Monte Silo offers 1,800 square feet of living space. The home consists of two linked metal grain silos, with the largest of the two (spanning 27’ in diameter) being closest to the Provo River. Southern exposure allows for passive solar heat gain during the cold winter months.
On the first floor of the home, an electric mesh has been embedded into the flooring for auxiliary heating. A propane-burning stove serves as a back-up.
The home offers energy efficiency. For insulation, they sprayed two inches of low-VOC foam between the steel walls and interior walls. The layer of foam insulation is followed by a layer of blow-in fiberglass insulation.
Monte Silo uses passive solar heat that’s assisted by computer technology. The draperies are controlled by a computer to retain heat at night.
Unlike Silo House, Monte Silo was built with new silos. Still, the home came in at under $200 a square foot, which is well below building costs for homes in the local area.
Safe T Home by Sukup Manufacturing
Sukup Manufacturing, based in Iowa, is a family-owned company that is manufacturing grain bin homes. They first began producing these homes in 2010 in response to the Haiti earthquake. The structures, at the time, served as emergency shelters and were aptly called Safe T Homes.
Now, Safe T Homes are available in the United States. Price start at just $5,700 for non-profits that plan to use the homes for humanitarian purposes.
The home, made of steel, offers 254 square feet of living space and can be easily assembled by even inexperienced people. Safe T Homes are fireproof and resistant to earthquakes and high winds. Ballast boxes can be filled with soil to keep the structure anchored to the ground, and there’s also an optional water-harvesting system that allows you to collect 16 gallons of water.
How Much Does a Grain Bin House Cost?
The cost of a grain silo home will depend on the size, location and the home site. The larger the grain bin, the higher the cost. The price will also depend on whether you’re buying a home kit, purchasing a new silo, or purchasing an old silo.
Grain bins can cost as little as $30 per square foot, sometimes less. Old silos will be the cheapest option but may require the most work to repurpose.

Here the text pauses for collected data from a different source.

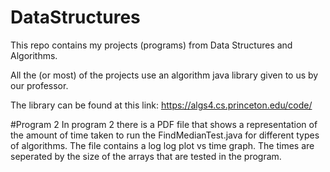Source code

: # DataStructures
This repo contains my projects (programs) from Data Structures and Algorithms.

All the (or most) of the projects use an algorithm java library given to us by our professor. 

The library can be found at this link: https://algs4.cs.princeton.edu/code/

#Program 2
In program 2 there is a PDF file that shows a representation of the amount of time taken to run the FindMedianTest.java for different types of algorithms. The file contains a log log plot vs time graph. The times are seperated by the size of the arrays that are tested in the program.
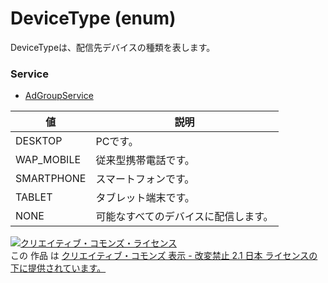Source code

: # DeviceType (enum)
DeviceTypeは、配信先デバイスの種類を表します。
### Service
+ [AdGroupService](../services/AdGroupService.md)

| 値 | 説明 | 
|---|---|
| DESKTOP| PCです。 |
| WAP_MOBILE| 従来型携帯電話です。 |
| SMARTPHONE| スマートフォンです。 |
| TABLET| タブレット端末です。 |
| NONE| 可能なすべてのデバイスに配信します。 |
<a rel="license" href="http://creativecommons.org/licenses/by-nd/2.1/jp/"><img alt="クリエイティブ・コモンズ・ライセンス" style="border-width:0" src="https://i.creativecommons.org/l/by-nd/2.1/jp/88x31.png" /></a><br />この 作品 は <a rel="license" href="http://creativecommons.org/licenses/by-nd/2.1/jp/">クリエイティブ・コモンズ 表示 - 改変禁止 2.1 日本 ライセンスの下に提供されています。</a>
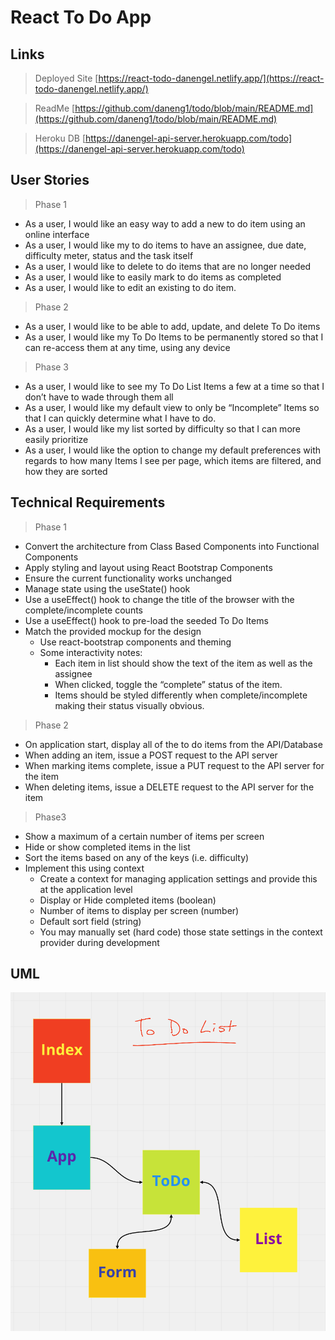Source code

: # React To Do App

## Links

>Deployed Site
[https://react-todo-danengel.netlify.app/](https://react-todo-danengel.netlify.app/)

>ReadMe
[https://github.com/daneng1/todo/blob/main/README.md](https://github.com/daneng1/todo/blob/main/README.md)

>Heroku DB
[https://danengel-api-server.herokuapp.com/todo](https://danengel-api-server.herokuapp.com/todo)

## User Stories

>Phase 1

- As a user, I would like an easy way to add a new to do item using an online interface
- As a user, I would like my to do items to have an assignee, due date, difficulty meter, status and the task itself
- As a user, I would like to delete to do items that are no longer needed
- As a user, I would like to easily mark to do items as completed
- As a user, I would like to edit an existing to do item.

>Phase 2

- As a user, I would like to be able to add, update, and delete To Do items
- As a user, I would like my To Do Items to be permanently stored so that I can re-access them at any time, using any device

>Phase 3

- As a user, I would like to see my To Do List Items a few at a time so that I don’t have to wade through them all
- As a user, I would like my default view to only be “Incomplete” Items so that I can quickly determine what I have to do.
- As a user, I would like my list sorted by difficulty so that I can more easily prioritize
- As a user, I would like the option to change my default preferences with regards to how many Items I see per page, which items are filtered, and how they are sorted

## Technical Requirements

>Phase 1

- Convert the architecture from Class Based Components into Functional Components
- Apply styling and layout using React Bootstrap Components
- Ensure the current functionality works unchanged
- Manage state using the useState() hook
- Use a useEffect() hook to change the title of the browser with the complete/incomplete counts
- Use a useEffect() hook to pre-load the seeded To Do Items
- Match the provided mockup for the design
  - Use react-bootstrap components and theming
  - Some interactivity notes:
    - Each item in list should show the text of the item as well as the assignee
    - When clicked, toggle the “complete” status of the item.
    - Items should be styled differently when complete/incomplete making their status visually obvious.

>Phase 2

- On application start, display all of the to do items from the API/Database
- When adding an item, issue a POST request to the API server
- When marking items complete, issue a PUT request to the API server for the item
- When deleting items, issue a DELETE request to the API server for the item

>Phase3

- Show a maximum of a certain number of items per screen
- Hide or show completed items in the list
- Sort the items based on any of the keys (i.e. difficulty)
- Implement this using context
  - Create a context for managing application settings and provide this at the application level
  - Display or Hide completed items (boolean)
  - Number of items to display per screen (number)
  - Default sort field (string)
  - You may manually set (hard code) those state settings in the context provider during development

## UML

![UML](./todo.png)
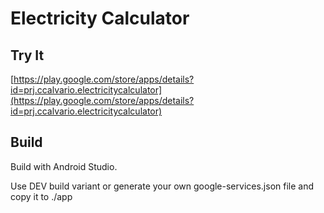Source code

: # Electricity Calculator

## Try It

[https://play.google.com/store/apps/details?id=prj.ccalvario.electricitycalculator](https://play.google.com/store/apps/details?id=prj.ccalvario.electricitycalculator)



## Build

Build with Android Studio. 

Use DEV build variant or generate your own google-services.json file and copy it to ./app

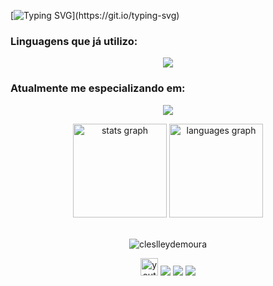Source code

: [![Typing SVG](https://readme-typing-svg.demolab.com/?lines=print("Hello+World+I'm+Cleslley!"))](https://git.io/typing-svg)

<h3>Linguagens que já utilizo: </h3>
<p align="center">
  <a href="#">
    <img src="https://skillicons.dev/icons?i=github,git,mysql,py,cpp,html,css"/>
  </a>
</p>

<h3>Atualmente me especializando em:</h3>
  <p align="center">
    <a href="#">
    <img src="https://skillicons.dev/icons?i=javascript,react"/>
  </a>
</p>
<div align="center">
  <img src="https://github-readme-stats.vercel.app/api?username=cleslleydemoura&hide_title=false&hide_rank=false&show_icons=true&include_all_commits=true&count_private=true&disable_animations=false&theme=chartreuse-dark&locale=en&hide_border=false" height="150" alt="stats graph" />
  <img src="https://github-readme-stats.vercel.app/api/top-langs?username=cleslleydemoura&locale=en&hide_title=false&layout=compact&card_width=320&langs_count=8&theme=chartreuse-dark&hide_border=false" height="150" alt="languages graph"  />
</div>
<br>
<p align="center"> <img src="https://komarev.com/ghpvc/?username=cleslleydemoura&label=Profile%20views&color=blue&style=for-the-badge&abbreviated=true" alt="cleslleydemoura" /></p>
  <div align="center">
    <a href="[https://www.youtube.com/@cleslleydemoura" target="_blank"><img src="https://img.shields.io/static/v1?message=Youtube&logo=youtube&label=&color=FF0000&logoColor=white&labelColor=&style=for-the-badge" height="28" alt="youtube logo"  /></a>
    <a href="mailto:cleslleydemoura@gmail.com" target="_blank" rel="external"><img src="https://img.shields.io/badge/-Gmail-%23333?style=for-the-badge&logo=gmail&logoColor=white" target="_blank"></a>
    <a href="https://www.linkedin.com/in/cleslley" target="_blank" rel="external"><img src="https://img.shields.io/badge/-LinkedIn-%230077B5?style=for-the-badge&logo=linkedin&logoColor=white" target="_blank"></a> 
    <a href="https://instagram.com/devcleslley" target="_blank" rel="external"><img src="https://img.shields.io/badge/-Instagram-%23E4405F?style=for-the-badge&logo=instagram&logoColor=white" target="_blank"></a>
  </div>
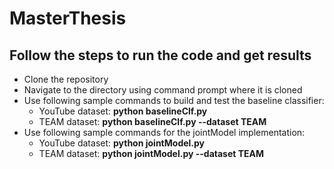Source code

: # MasterThesis
## Follow the steps to run the code and get results

* Clone the repository
* Navigate to the directory using command prompt where it is cloned
* Use following sample commands to build and test the baseline classifier:
	* YouTube dataset: **python baselineClf.py**
	* TEAM dataset: **python baselineClf.py  --dataset TEAM** 
* Use following sample commands for the jointModel implementation:
	* YouTube dataset: **python jointModel.py**
	* TEAM dataset: **python jointModel.py --dataset TEAM**
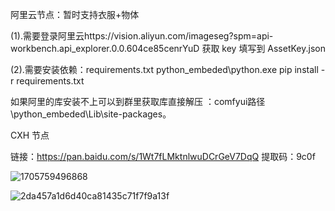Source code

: 阿里云节点：暂时支持衣服+物体

(1).需要登录阿里云https://vision.aliyun.com/imageseg?spm=api-workbench.api_explorer.0.0.604ce85cenrYuD
获取 key 填写到 AssetKey.json

(2).需要安装依赖：requirements.txt
python_embeded\python.exe pip install -r requirements.txt

如果阿里的库安装不上可以到群里获取库直接解压 ：comfyui路径\python_embeded\Lib\site-packages。

CXH 节点

链接：https://pan.baidu.com/s/1Wt7fLMktnlwuDCrGeV7DqQ
提取码：9c0f

![1705759496868](https://github.com/StartHua/Comfyui_ALY/assets/22284244/29ac156d-7513-402b-8dff-b0fb895d7f0e)


![2da457a1d6d40ca81435c71f7f9a13f](https://github.com/StartHua/Comfyui-Mine/assets/22284244/39173f9d-629c-4766-a852-efb358c45d48)
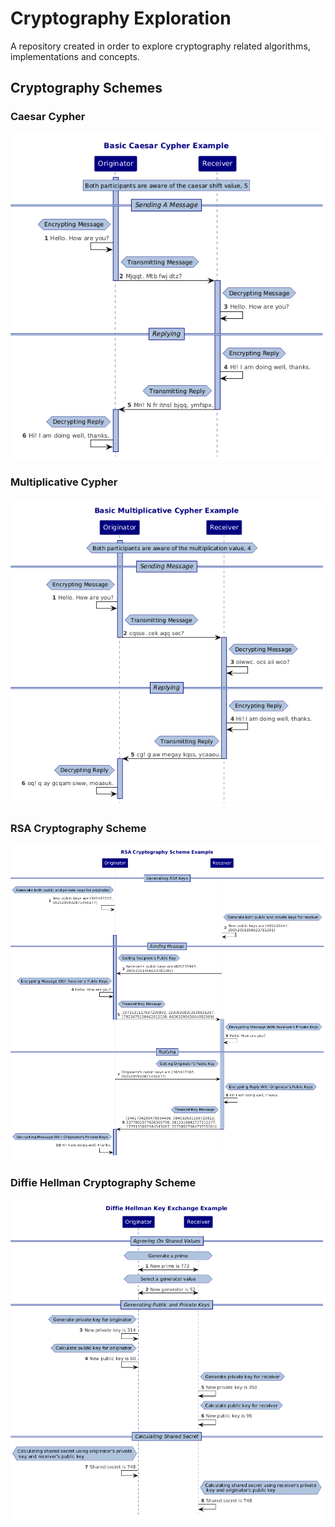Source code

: # Cryptography Exploration
 A repository created in order to explore cryptography related algorithms, implementations and concepts.

## Cryptography Schemes  

### Caesar Cypher

![This is a sequence diagram for a simple message and reply using a caesar cypher](https://github.com/jbarbourmoore/Cryptography-Exploration/blob/5b3fc82b08fea3e0721144691be4dff10d2a78b2/GeneratingDiagrams/Diagrams/BasicCaesarCypherSequence.png "Basic Caesar Cypher")

### Multiplicative Cypher

![This is a sequence diagram for a simple message and reply using a multiplicative cypher](https://github.com/jbarbourmoore/Cryptography-Exploration/blob/6eb3e5fd0cd2a439d820d49b755a95f46d99f08a/GeneratingDiagrams/Diagrams/BasicMultiplicativeCypherSequence.png "Basic Multiplicative Cypher")

### RSA Cryptography Scheme

![This is a sequence diagram for a simple message and reply using the RSA Cryptography scheme](https://github.com/jbarbourmoore/Cryptography-Exploration/blob/6eb3e5fd0cd2a439d820d49b755a95f46d99f08a/GeneratingDiagrams/Diagrams/BasicRSACryptographySchemeSequence.png "RSA Cryptography Scheme")

### Diffie Hellman Cryptography Scheme

![This is a sequence diagram for a simple diffie hellman key exchange.](https://github.com/jbarbourmoore/Cryptography-Exploration/blob/08683b57042a988272f33060270c1e99686bc461/GeneratingDiagrams/Diagrams/DiffieHellmanKeyExchangeSequence.png "Diffie Hellman Key Exchange")
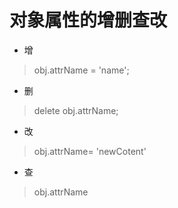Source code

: # 对象属性的增删查改

- 增

> obj.attrName = 'name';

- 删

> delete obj.attrName;

- 改

> obj.attrName= 'newCotent'

- 查 

> obj.attrName
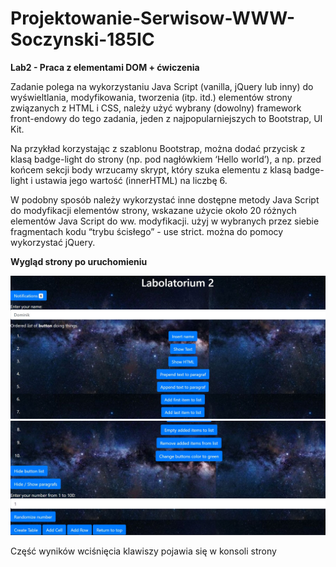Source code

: # Projektowanie-Serwisow-WWW-Soczynski-185IC
 
**Lab2 - Praca z elementami DOM + ćwiczenia**

Zadanie polega na wykorzystaniu Java Script (vanilla, jQuery lub inny) do wyświeltlania, modyfikowania, tworzenia (itp. itd.) elementów strony związanych z HTML i CSS,
należy użyć wybrany (dowolny) framework front-endowy do tego zadania,
jeden z najpopularniejszych to Bootstrap, UI Kit.

Na przykład korzystając z szablonu Bootstrap, można dodać przycisk z klasą badge-light do strony (np. pod nagłówkiem ‘Hello world’), a np. przed końcem sekcji body wrzucamy skrypt, który szuka elementu z klasą badge-light i ustawia jego wartość (innerHTML) na liczbę 6.

W podobny sposób należy wykorzystać inne dostępne metody Java Script do modyfikacji elementów strony,
wskazane użycie około 20 różnych elementów Java Script do ww. modyfikacji.
użyj w wybranych przez siebie fragmentach kodu “trybu ścisłego” - use strict.
można do pomocy wykorzystać jQuery.

**Wygląd strony po uruchomieniu**

![Strona podrecznika!](ScreenShots/Strona1.jpg "Strona")
![Strona podrecznika!](ScreenShots/Strona2.jpg "Strona")

Część wyników wciśnięcia klawiszy pojawia się w konsoli strony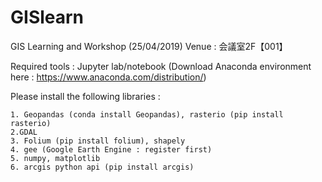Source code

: # GISlearn
GIS Learning and Workshop (25/04/2019)
Venue : 会議室2F【001】

Required tools : Jupyter lab/notebook (Download Anaconda environment here : https://www.anaconda.com/distribution/)

Please install the following libraries : 

    1. Geopandas (conda install Geopandas), rasterio (pip install rasterio)
    2.GDAL 
    3. Folium (pip install folium), shapely
    4. gee (Google Earth Engine : register first) 
    5. numpy, matplotlib
    6. arcgis python api (pip install arcgis)


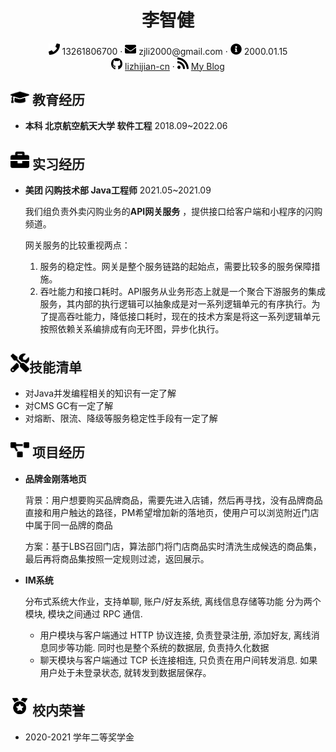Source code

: <center>
 <h1> 李智健 </h1>
     <div>
         <span>
             <img src="assets/phone-solid.svg" width="18px">
             13261806700
         </span>
         ·
         <span>
             <img src="assets/envelope-solid.svg" width="18px">
             zjli2000@gmail.com
         </span>
           ·
         <span>
             <img src="assets/info-circle-solid.svg" width="18px">
             2000.01.15
         </span>
         <br/>
         <span>
             <img src="assets/Github-brands.svg" width="18px">
             <a href="https://github.com/lizhijian-cn">lizhijian-cn</a>
         </span>
         ·
         <span>
             <img src="assets/rss-solid.svg" width="18px">
             <a href="https://www.yuque.com/zhijian-jli3z/pnxvgg">My Blog</a>
         </span>
     </div>
</center>


## <img src="assets/graduation-cap-solid.svg" width="30px"> 教育经历

- **本科	北京航空航天大学	软件工程**                																										   2018.09~2022.06

## <img src="assets/briefcase-solid.svg" width="30px"> 实习经历

- **美团	闪购技术部	Java工程师** 																																2021.05~2021.09

   我们组负责外卖闪购业务的**API网关服务** ，提供接口给客户端和小程序的闪购频道。
   
   网关服务的比较重视两点：
   
   1. 服务的稳定性。网关是整个服务链路的起始点，需要比较多的服务保障措施。
   2. 吞吐能力和接口耗时。API服务从业务形态上就是一个聚合下游服务的集成服务，其内部的执行逻辑可以抽象成是对一系列逻辑单元的有序执行。为了提高吞吐能力，降低接口耗时，现在的技术方案是将这一系列逻辑单元按照依赖关系编排成有向无环图，异步化执行。

## <img src="assets/tools-solid.svg" width="30px">技能清单

- 对Java并发编程相关的知识有一定了解
- 对CMS GC有一定了解
- 对熔断、限流、降级等服务稳定性手段有一定了解


## <img src="assets/project-diagram-solid.svg" width="30px"> 项目经历

- **品牌金刚落地页**

  背景：用户想要购买品牌商品，需要先进入店铺，然后再寻找，没有品牌商品直接和用户触达的路径，PM希望增加新的落地页，使用户可以浏览附近门店中属于同一品牌的商品

  方案：基于LBS召回门店，算法部门将门店商品实时清洗生成候选的商品集，最后再将商品集按照一定规则过滤，返回展示。

- **IM系统**

  分布式系统大作业，支持单聊, 账户/好友系统, 离线信息存储等功能
  分为两个模块, 模块之间通过 RPC 通信.

  * 用户模块与客户端通过 HTTP 协议连接, 负责登录注册, 添加好友, 离线消息同步等功能. 同时也是整个系统的数据层, 负责持久化数据
  * 聊天模块与客户端通过 TCP 长连接相连, 只负责在用户间转发消息. 如果用户处于未登录状态, 就转发到数据层保存。

## <img src="assets/honor-solid.svg" width="30px"> 校内荣誉

- 2020-2021 学年二等奖学金

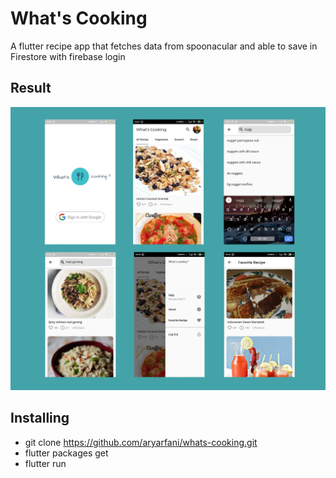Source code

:# What's Cooking
A flutter recipe app that fetches data from spoonacular and able to save in Firestore with firebase login

## Result
![Screenshot of application ](https://github.com/aryarfani/whats-cooking/blob/master/images/whats_cooking_bg.jpg?raw=true)

## Installing 

 - git clone https://github.com/aryarfani/whats-cooking.git
 - flutter packages get
 - flutter run
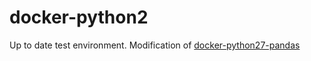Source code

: # docker-python2

Up to date test environment. Modification of [docker-python27-pandas](https://github.com/serebrov/docker-python27-pandas) 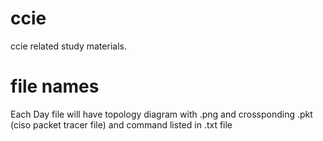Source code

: # ccie
ccie related study materials.

# file names
Each Day file will have topology diagram with .png and crossponding .pkt (ciso packet tracer file) and command listed in .txt file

In the case of the Monte Silo home listed above, the owner paid less than $200 per square foot for the home. Even at $200 a square foot, the home’s price tag would be $360,000.
Where to Find Grain Bins
For new grain bins, you can simply contact a manufacturer to discuss your size needs. If you’re looking for a used bin, you have many options.
In many areas of the U.S., there are what’s called “government bins.” These bins are 18 feet in diameter and stand about 18 feet tall at the eaves. Because these silos are no longer commercially viable, they are often scrapped by their owners. You may be able to scoop one up for next to nothing in this case. Place an ad in a farm magazine or check Craigslist to see if anyone has one available.
If you are purchasing a new grain bin, the manufacturer may also be able to move the bin to your home site. Depending on the diameter, the structure may be able to be moved “whole,” or it may be broken down into small sections.
The Benefits of a Grain Bin Home
A grain bin home is an unconventional choice, but it offers many benefits:
- Eco-friendly: Used grain bins are already constructed. Re-purposing them is an eco-friendly option. Even new silos can be an environmentally-friendly option.
- Energy-efficient: Silo homes can be energy efficient and outfitted with insulation to keep it warm and comfortable throughout the year. Solar is an option as well as other green energy options.
- Easy maintenance: Unlike a conventional home, grain bin homes don’t have to be painted regularly and are easy to maintain. They are fire resistant and resistant to wind and earthquakes.
- Quick construction: Compared to a stick-built home, a grain bin home has a quick construction time.
- Round design: Many silo home owners love the idea of living in a round structure. They consider the space soothing and comfortable.
- Lower cost: Whether you buy a used silo or a new one, you can expect to spend significantly less on your home than you would on a conventional home.